Reducing a 5ft cage will not be enough room neither as someone has previously said.

You will definately need to get her vet checked and urinating blood really isnt a good sign - I do hope she is ok - IF it is just an infection that has caused her to urinate blood and the vet clears her for breeding - you MUST rest her for 6 months now so MUST be separated from your male to ensure this - I would suggest though depending on the cause of all of this that it may be a good idea to retire her as she may well have further complications.

Keep us posted as to what the vet diagnoses please.


----------



## Kare (Mar 9, 2010)

animal addict said:


> You have been given the wrong info by the previous owner if that is what they have told you is ok to do and unfortunately you have risked your female.


I doesn't appear the seller gave the wrong information. The thread selling them clearly states they are in separate enclosures.



sophs87 said:


> Sold with seperate enclosures, wich is how they should of stayed


Yeah that what I said earlier in the thread.

I wish the best of luck to that poor little hog. I do hope the OP listens to AA and the necessary resting time (if she ever gets to breed again) is used as an opportunity to read everything he should have read before buying them. I really hope he doesn't just run out and get another female and try again.


----------



## secuner (Feb 2, 2008)

just got back from the vets, she said squiggles will be fine & it was just a miscarriage but gave me some antibiotics to inject in her just in case. 
the vet in shifnals realy good, i took the 2 hedgehogs, 2 dormice, & 3 geckos in 1 appointment & including check up treatment/ medications for all of them it came to £44.
im not actually looking to breed them yet, but im sure once i know how to identify the indicators of pregnancy, they should be fine together, when i notice squiggels is pregnant, i could then take the male out, cause squiggels is checked every night. 
the vet say's that so long as they have plenty of space, loads of hiding areas & mitch doesn't continously hassle squiggles, then they should be alright, in the wild, although they travel miles to find a mate they have been known to stay together in groups of 2 or 3.


----------



## animal addict (Jun 1, 2008)

you do realise that aph do not show signs of pregnancy til very end stages and even then she might now show at all? What are you going to do then? How can you ensure your female is going to get 6months rest now - shes just had a MISCARRIAGE!!!!!!!!!!!! Do you realise you are putting your female hedgie at risk ?? Please be more responsibl than this!!! You might have been ok with 2 females sharing a big space but you annot have a male and female - they were bred as domesticated pets also so never have been wild and even if they had been wild - in the wild they have ALOT more space avilable to them than a 5ft cage!!!!!!!!

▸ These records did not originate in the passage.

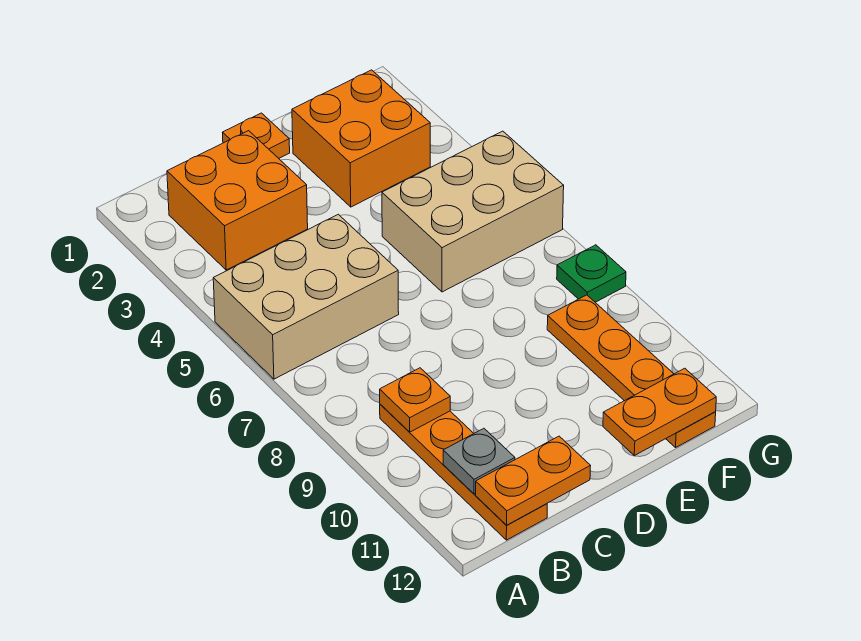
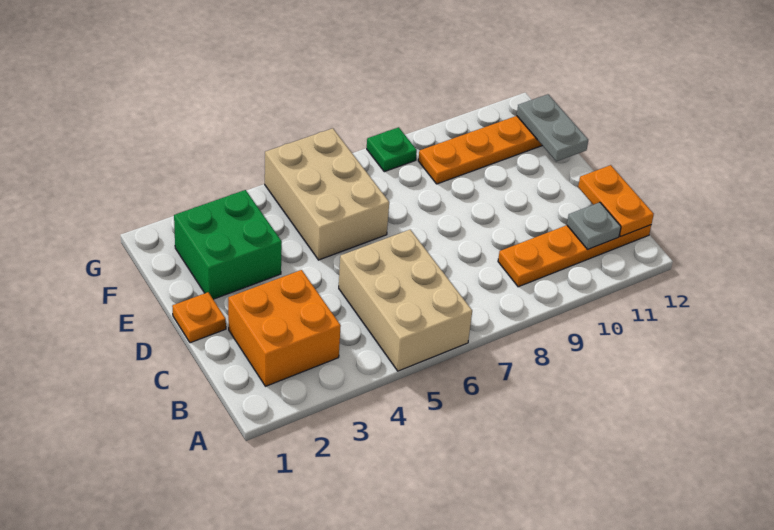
orange plate B9 level 2 -> none
orange brick E2:F3 level 1 -> green brick E2:F3 level 1
orange plate E12:F12 level 2 -> grey plate E12:F12 level 2

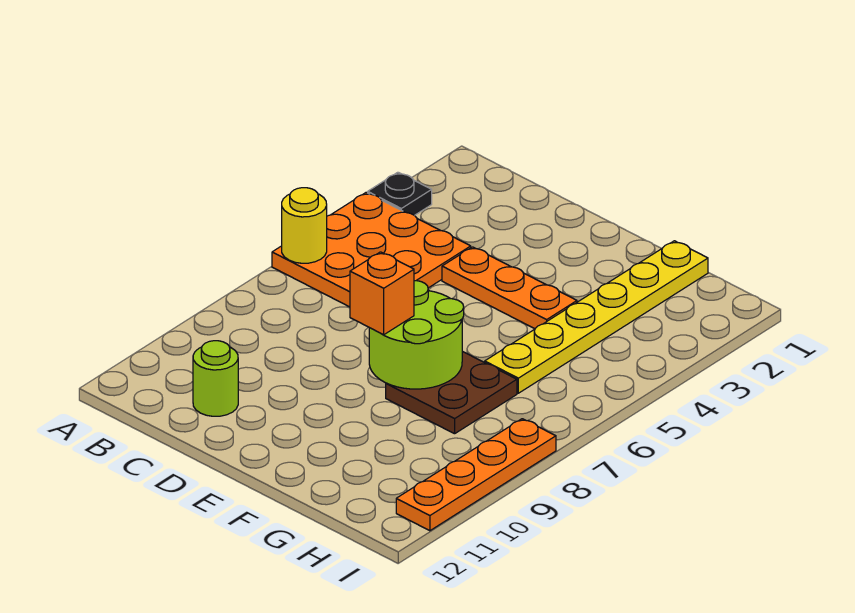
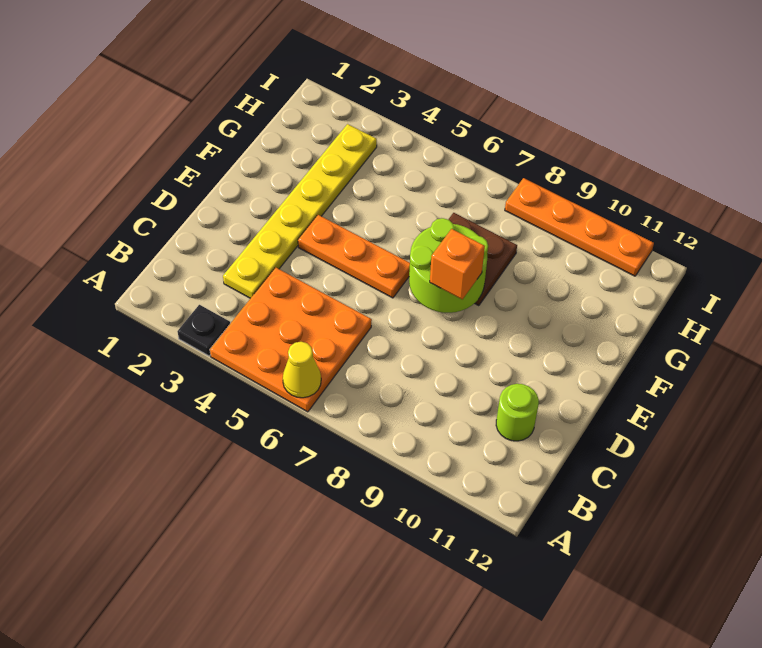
yellow round brick A6 level 2 -> yellow cone A6 level 2
orange plate D4:F4 level 1 -> orange plate E4:E6 level 1
yellow plate G1:G6 level 1 -> yellow plate C3:H3 level 1

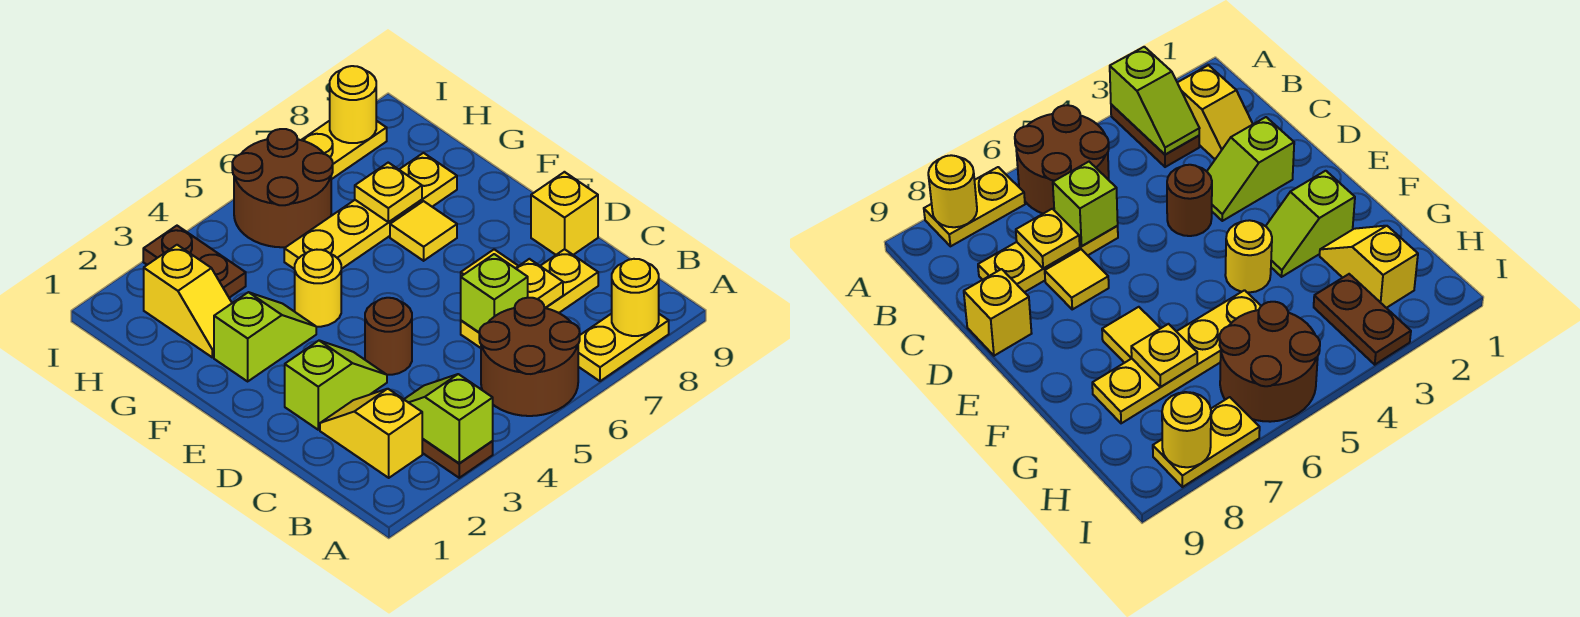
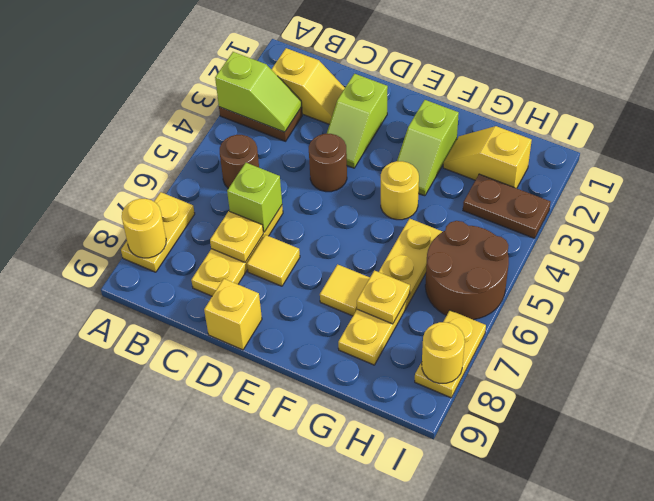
brown round brick A5:B6 level 1 -> brown round brick B5 level 1

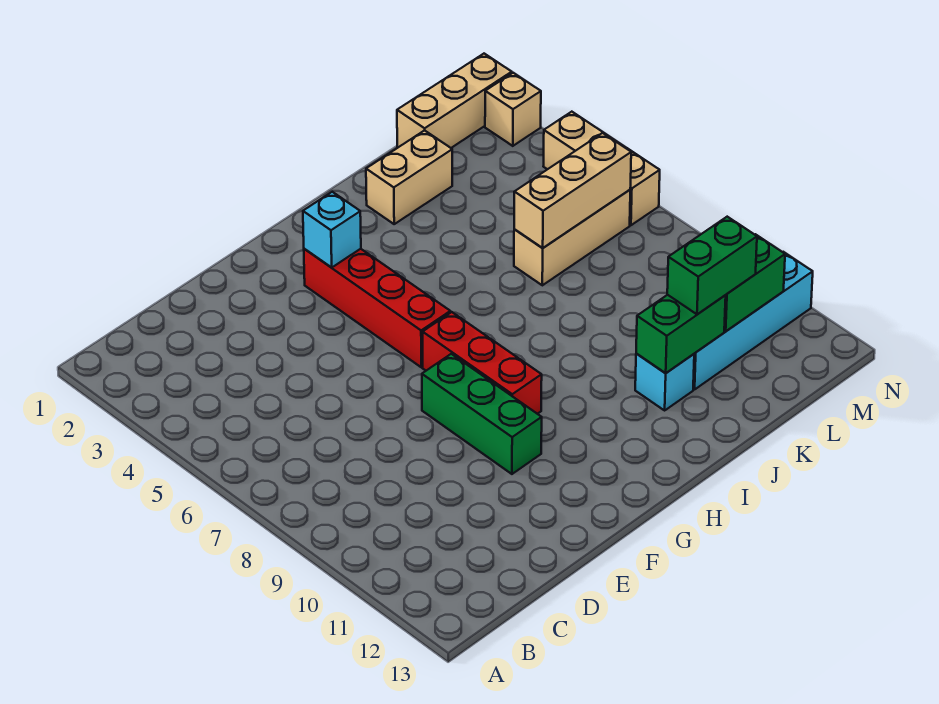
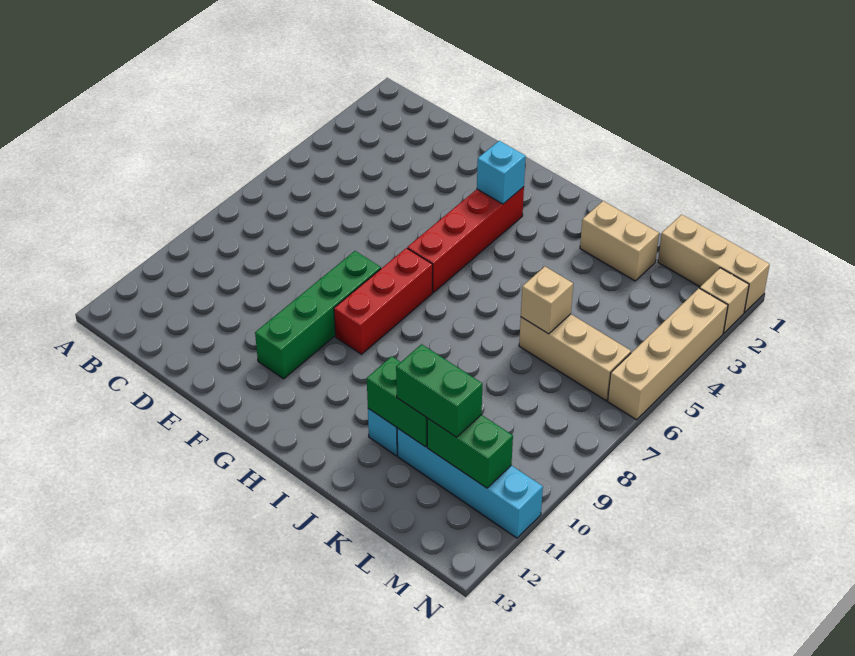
green brick F8:F10 level 1 -> green brick F8:F11 level 1
tan brick K6:M6 level 2 -> tan brick K6 level 2
tan brick N4:N6 level 1 -> tan brick N3:N6 level 1

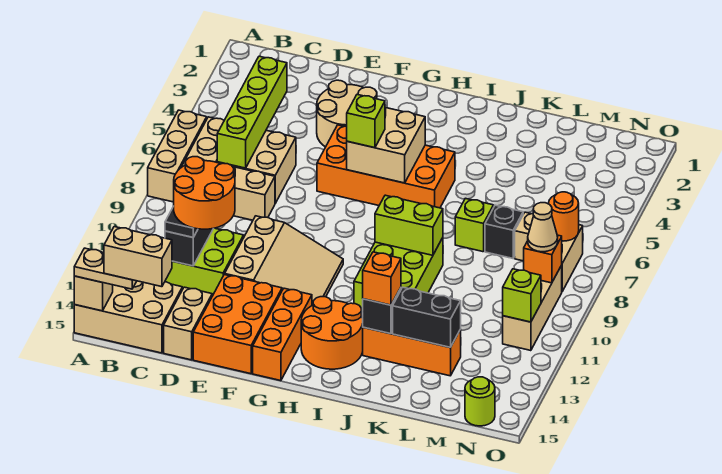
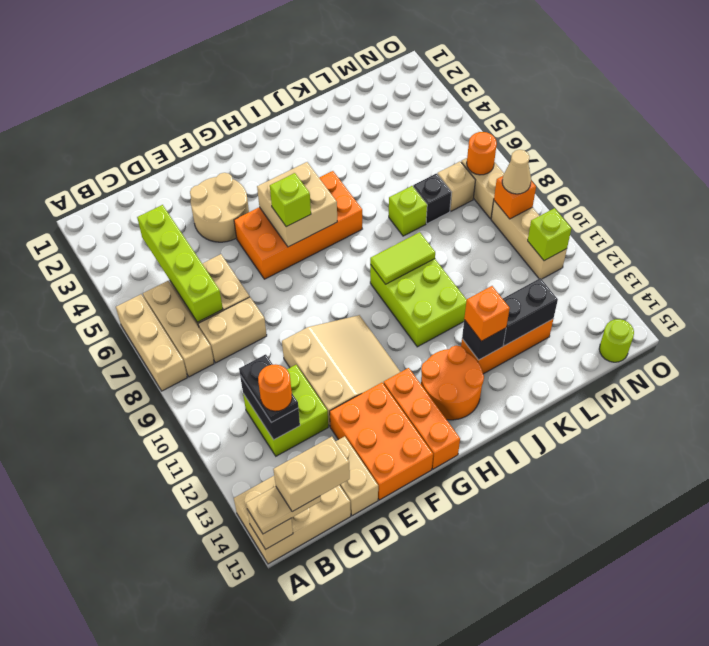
orange round brick C11:D12 level 4 -> orange round brick C12 level 4
lime brick I9:J9 level 2 -> lime tile I9:J9 level 2

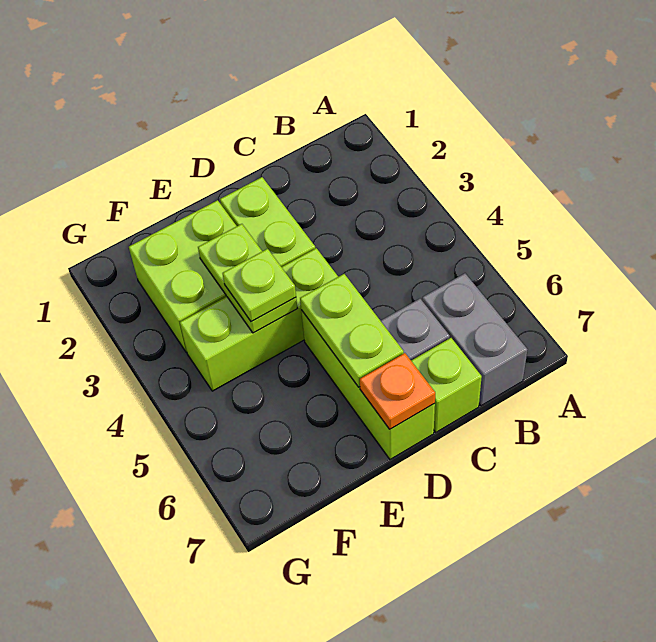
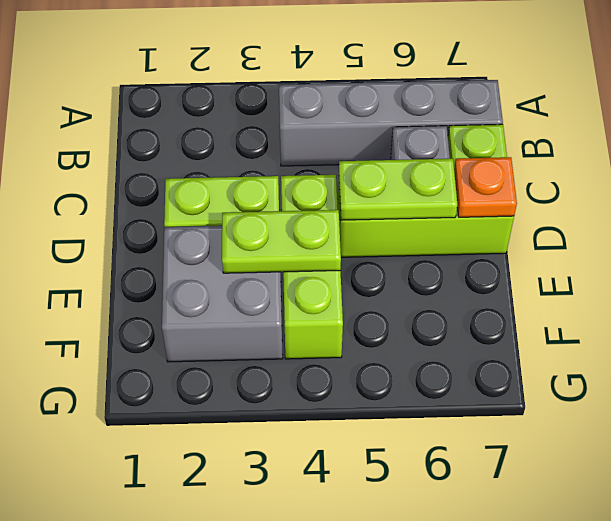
grey brick B6:B7 level 1 -> grey brick B4:B7 level 1
lime brick E2:F3 level 1 -> grey brick E2:F3 level 1
lime plate E4 level 3 -> none

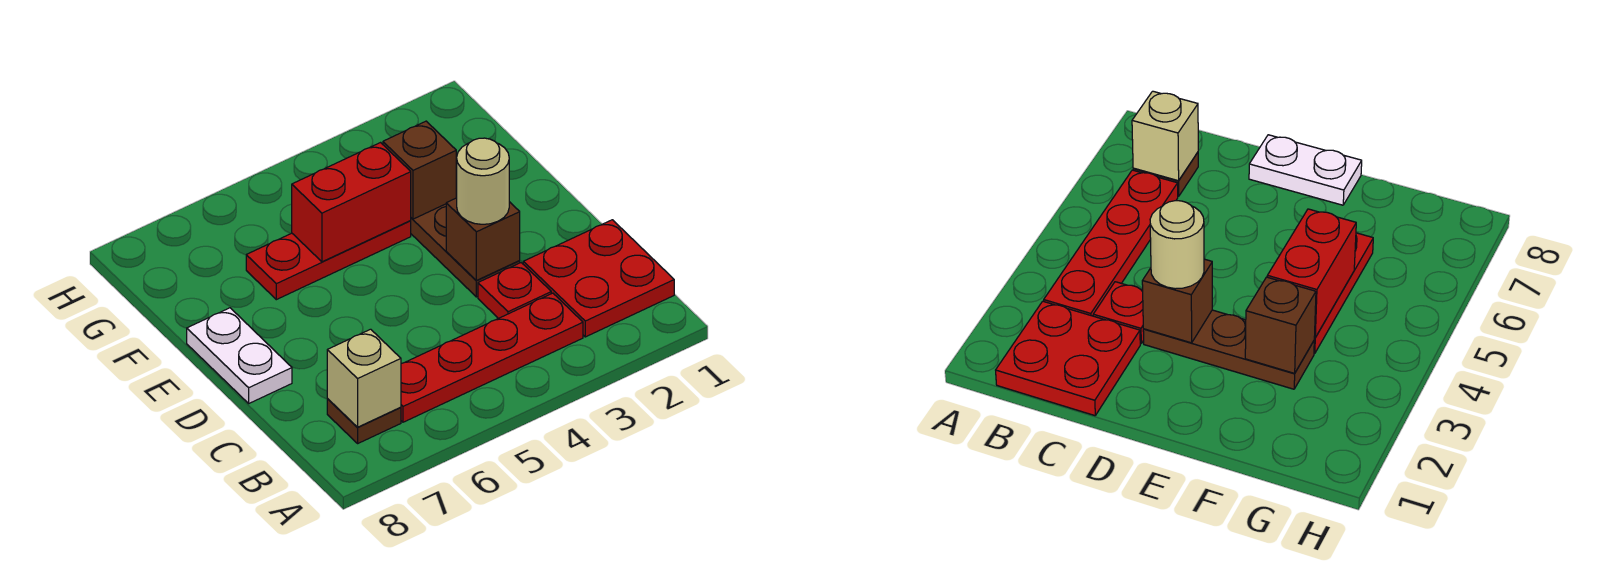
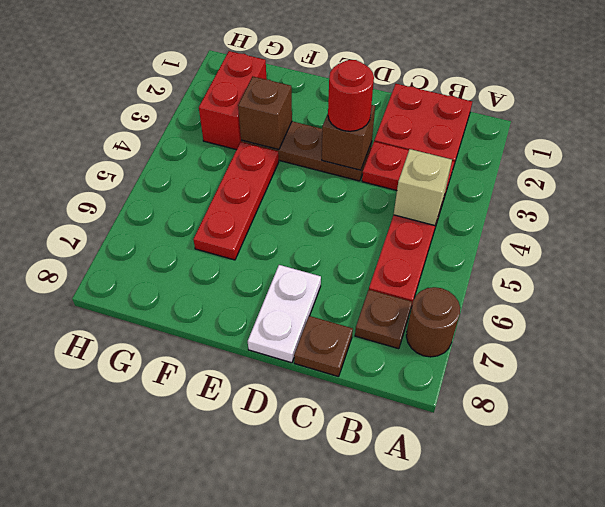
none -> brown round brick A7 level 1
tan brick B7 level 2 -> tan brick B4 level 2
none -> brown plate C8 level 1
tan round brick D3 level 3 -> red round brick D3 level 3
white plate D8:E8 level 1 -> white plate D7:D8 level 1
red brick F4:F5 level 2 -> red brick G2:G3 level 1

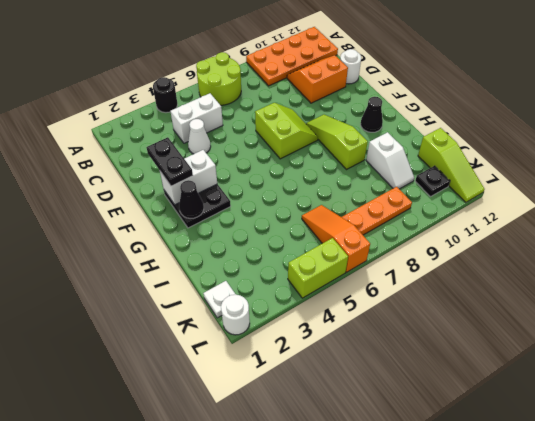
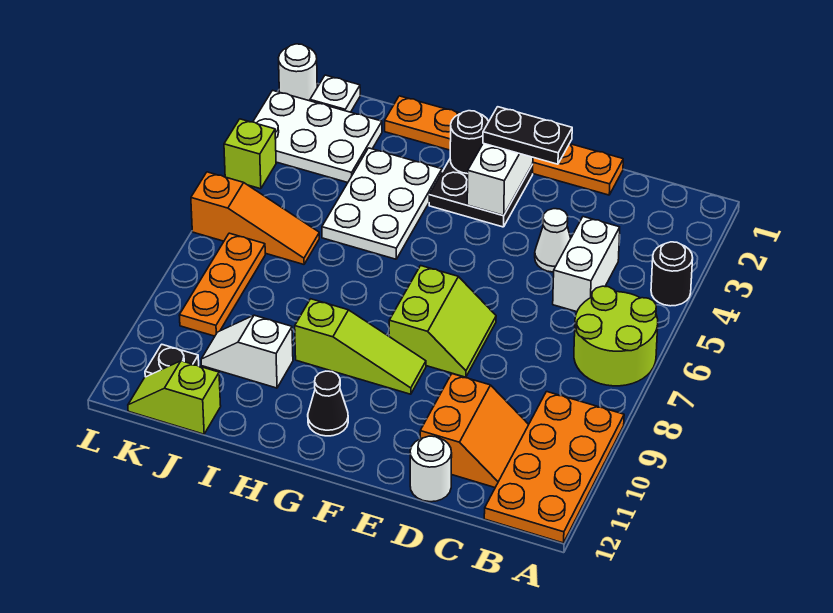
none -> orange plate D1:I1 level 1
lime slope E7:F8 level 1 top 7 -> lime slope E7:F8 level 1 top F
black cone G2 level 2 -> black round brick G2 level 2
none -> white plate H3:I5 level 1
none -> white plate J2:L3 level 1
lime slope J12:L12 level 1 top J -> lime slope J12:K12 level 1 top J
lime brick L4:L5 level 1 -> lime brick L4 level 1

You need to separate them boh NOW!!!!! If you care an inch about your animals you will allow her to have the rest that she desperatly needs!! Her body needs to recupperate!!!


----------



## pgag_1_york (Mar 12, 2008)

you would do well in re reading the advice you have already been given and following it!!!!!!

they need to be kept separate from now on, they will not be fine been kept together, you do know the females are induced ovulators?


----------



## Shell195 (May 31, 2007)

Speechless :gasp:


----------



## Kare (Mar 9, 2010)

secuner said:


> the vet say's that so long as they have plenty of space, loads of hiding areas & mitch doesn't continously hassle squiggles, then they should be alright, in the wild, although they travel miles to find a mate they have been known to stay together in groups of 2 or 3.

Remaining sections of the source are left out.